The Eye in the Sky allusion in the title of this post brings in my second thought, which is one more of the lack of global consciousness (if such a thing exists) of those of us in positions of wealth and power in the world relative to those who have less. I saw a movie tonight with the same title, which brought much of this home to me. Eye in the Sky deals with the complex philosophical terrain underneath the decision-making in questions of war, especially as it relates to questions of contingency and the value of human life held in the hand as an abstraction or a real proposition. I strongly recommend the film, especially as it brings to bear the same struggle I mention above, asking the following question: Does our ability to disarticulate ourselves from others, especially those who are dark, who are poor, who are foreign-tongued and strange-ritualed, who live far away from us geographically and/or culturally, make it easier to ignore their suffering? Clearly put: do we employ an “eye in the sky” when we train our sights on those whose lives are convenient to us only insofar as we do not see a better reason to extinguish them? Does this metaphysical distance cloak these people with an invisibility that is only vaguely and temporarily lifted (if at all, when the other risk of course is commodification, a topic which merits its own post) by Frontline or a well-crafted movie?

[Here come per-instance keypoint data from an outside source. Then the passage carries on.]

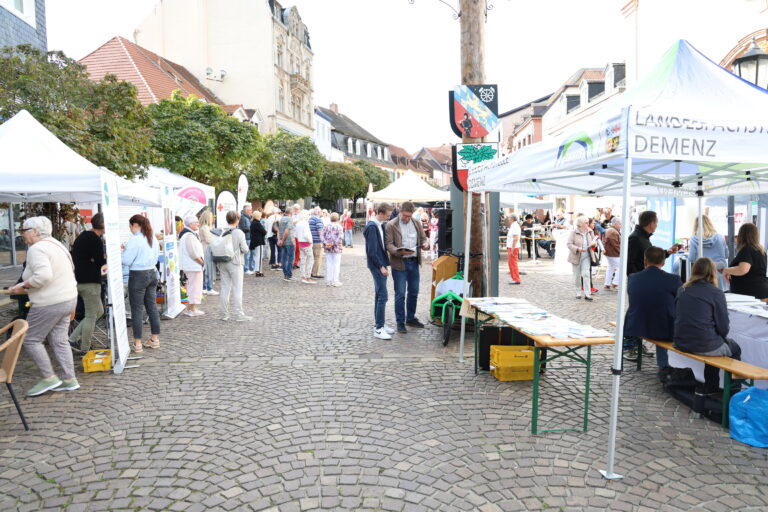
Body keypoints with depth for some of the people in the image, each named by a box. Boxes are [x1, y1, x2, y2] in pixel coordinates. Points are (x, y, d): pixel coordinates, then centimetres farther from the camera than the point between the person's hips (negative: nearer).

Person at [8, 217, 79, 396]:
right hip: (68, 299, 9)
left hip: (50, 304, -9)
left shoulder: (36, 249, -15)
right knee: (59, 340, 12)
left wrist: (23, 286, -15)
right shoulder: (56, 244, 16)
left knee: (30, 339, 4)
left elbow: (43, 276, -29)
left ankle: (49, 378, 8)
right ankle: (69, 379, 15)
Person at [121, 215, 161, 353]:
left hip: (138, 276, -7)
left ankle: (137, 343, 5)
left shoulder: (134, 239, -14)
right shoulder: (153, 239, 9)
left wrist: (122, 250, 4)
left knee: (136, 309, 0)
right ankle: (155, 339, 19)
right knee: (152, 307, 13)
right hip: (152, 273, 7)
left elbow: (126, 260, -13)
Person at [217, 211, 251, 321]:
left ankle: (224, 314, 16)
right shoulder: (239, 232, -11)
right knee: (237, 289, 1)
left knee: (225, 288, 10)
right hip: (235, 263, -5)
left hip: (223, 263, 5)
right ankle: (238, 314, 2)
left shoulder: (222, 233, 1)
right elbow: (245, 249, -11)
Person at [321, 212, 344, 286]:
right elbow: (340, 237, -16)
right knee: (336, 264, 3)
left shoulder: (326, 226, 6)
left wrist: (325, 243, -10)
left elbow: (321, 235, -2)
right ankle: (335, 281, 4)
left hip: (327, 248, 4)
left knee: (329, 264, 9)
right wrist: (333, 243, -16)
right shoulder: (339, 227, -5)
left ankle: (329, 280, 12)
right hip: (336, 248, -4)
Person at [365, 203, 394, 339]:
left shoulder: (380, 225, 12)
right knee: (382, 296, -9)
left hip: (380, 264, 9)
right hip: (377, 265, -9)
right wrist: (381, 266, -19)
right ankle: (378, 329, -5)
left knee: (379, 295, 14)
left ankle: (379, 324, 22)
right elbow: (372, 250, -19)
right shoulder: (372, 227, -16)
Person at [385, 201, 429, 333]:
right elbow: (388, 244, -11)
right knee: (400, 294, -2)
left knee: (414, 292, 15)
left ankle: (411, 318, 30)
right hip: (399, 263, -5)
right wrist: (399, 251, -28)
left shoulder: (417, 224, 9)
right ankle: (400, 322, 9)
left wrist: (424, 244, -6)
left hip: (414, 262, 6)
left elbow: (423, 237, 17)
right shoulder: (391, 225, -7)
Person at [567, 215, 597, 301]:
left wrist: (594, 243, -6)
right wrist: (577, 249, -27)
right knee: (577, 275, 7)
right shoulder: (574, 233, -10)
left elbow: (594, 241, 19)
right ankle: (578, 292, 24)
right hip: (576, 257, -2)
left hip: (586, 257, 3)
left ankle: (587, 294, -7)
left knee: (586, 274, -9)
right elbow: (569, 244, -13)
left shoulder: (589, 232, 5)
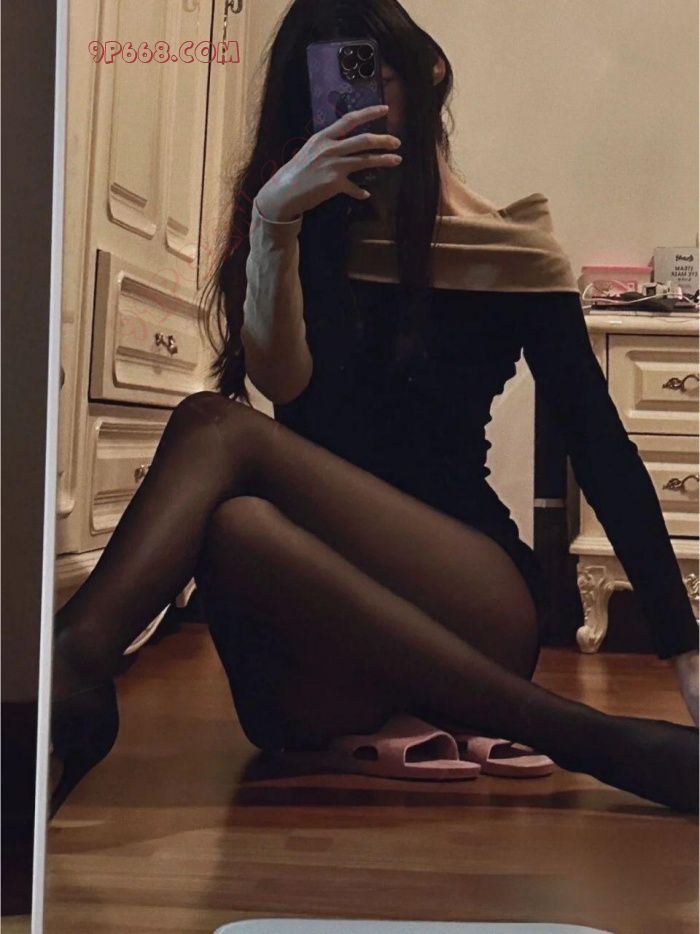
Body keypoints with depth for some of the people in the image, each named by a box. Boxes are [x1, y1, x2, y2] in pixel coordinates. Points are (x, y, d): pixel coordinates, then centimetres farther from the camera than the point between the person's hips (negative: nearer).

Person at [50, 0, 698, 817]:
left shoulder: (509, 250, 7)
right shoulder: (310, 232, 16)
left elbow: (601, 450, 0)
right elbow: (281, 381, -4)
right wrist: (272, 219, -18)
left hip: (479, 606, -3)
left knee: (216, 425, -24)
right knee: (235, 524, -33)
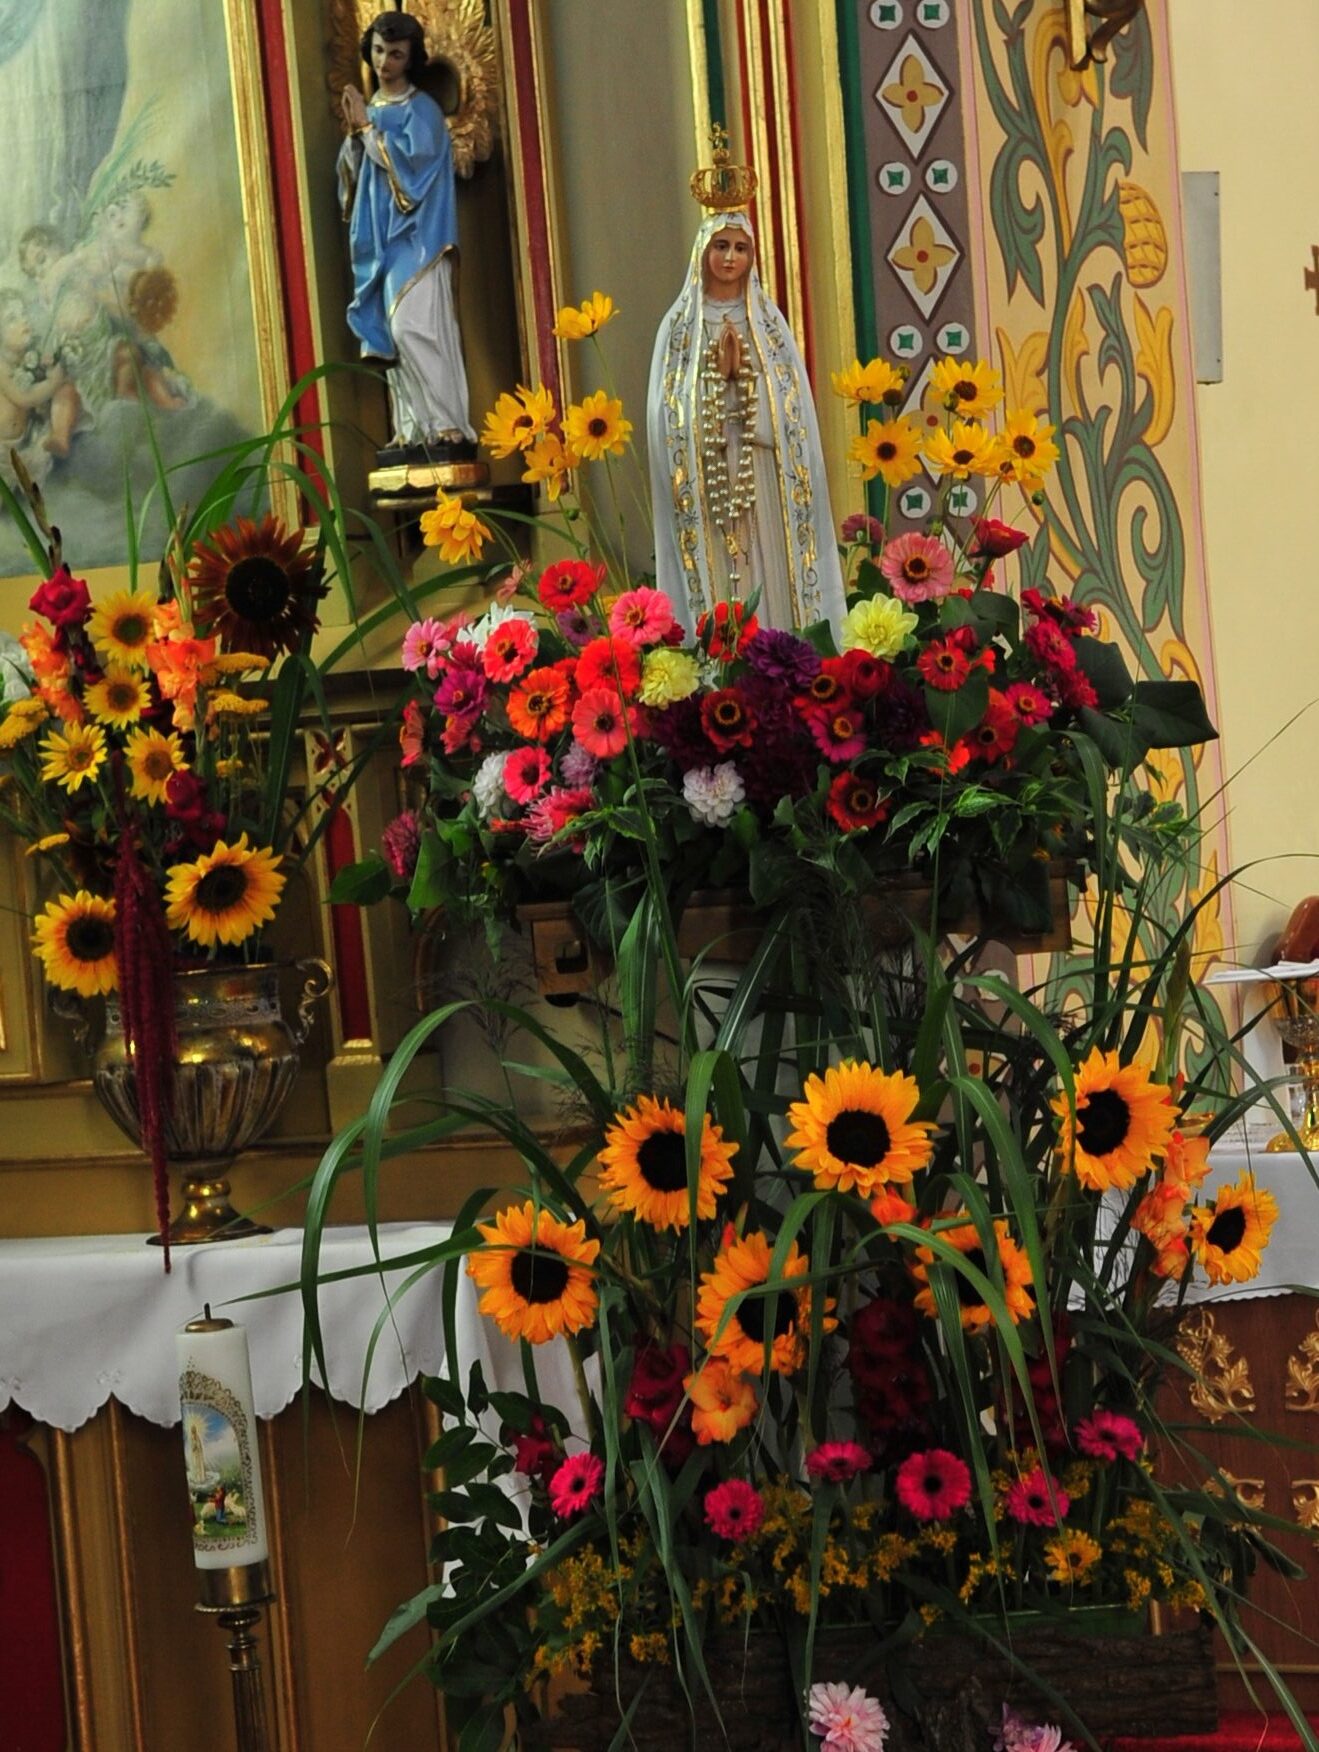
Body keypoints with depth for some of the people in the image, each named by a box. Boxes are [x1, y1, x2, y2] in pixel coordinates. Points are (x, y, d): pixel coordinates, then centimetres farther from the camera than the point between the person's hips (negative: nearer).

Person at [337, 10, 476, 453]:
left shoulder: (421, 110, -3)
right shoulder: (368, 111, 18)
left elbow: (410, 162, -17)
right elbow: (353, 174, 14)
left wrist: (367, 128, -11)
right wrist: (354, 134, -4)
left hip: (414, 238, -7)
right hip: (379, 242, 7)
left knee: (412, 326, -19)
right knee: (391, 334, 2)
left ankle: (448, 424, -19)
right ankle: (415, 427, 3)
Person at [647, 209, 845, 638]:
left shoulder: (769, 320, 11)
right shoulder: (680, 324, 7)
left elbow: (793, 401, 4)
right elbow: (670, 410, 0)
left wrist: (743, 371, -10)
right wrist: (717, 372, -12)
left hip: (764, 476, 1)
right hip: (708, 480, -1)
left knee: (773, 581, -3)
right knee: (716, 583, -5)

ca. 1910 - 1930 --- Hindu servant serving tea to a European colonial woman. Undated photograph. BPA#2 4362 --- Image by © Underwood & Underwood/CORBIS
ca. 1910 – 1930 — Hindu servant serving tea to a European colonial woman. Undated photograph. BPA#2 4362 — Image by © Underwood & Underwood/CORBIS

PS – Such questions are clearly philosophical but require deeper exploration using various lenses, including postcolonial and critical race theory as well as feminist theory, among many. Another good step is to avoid luxuriating in white guilt and other Western catharses.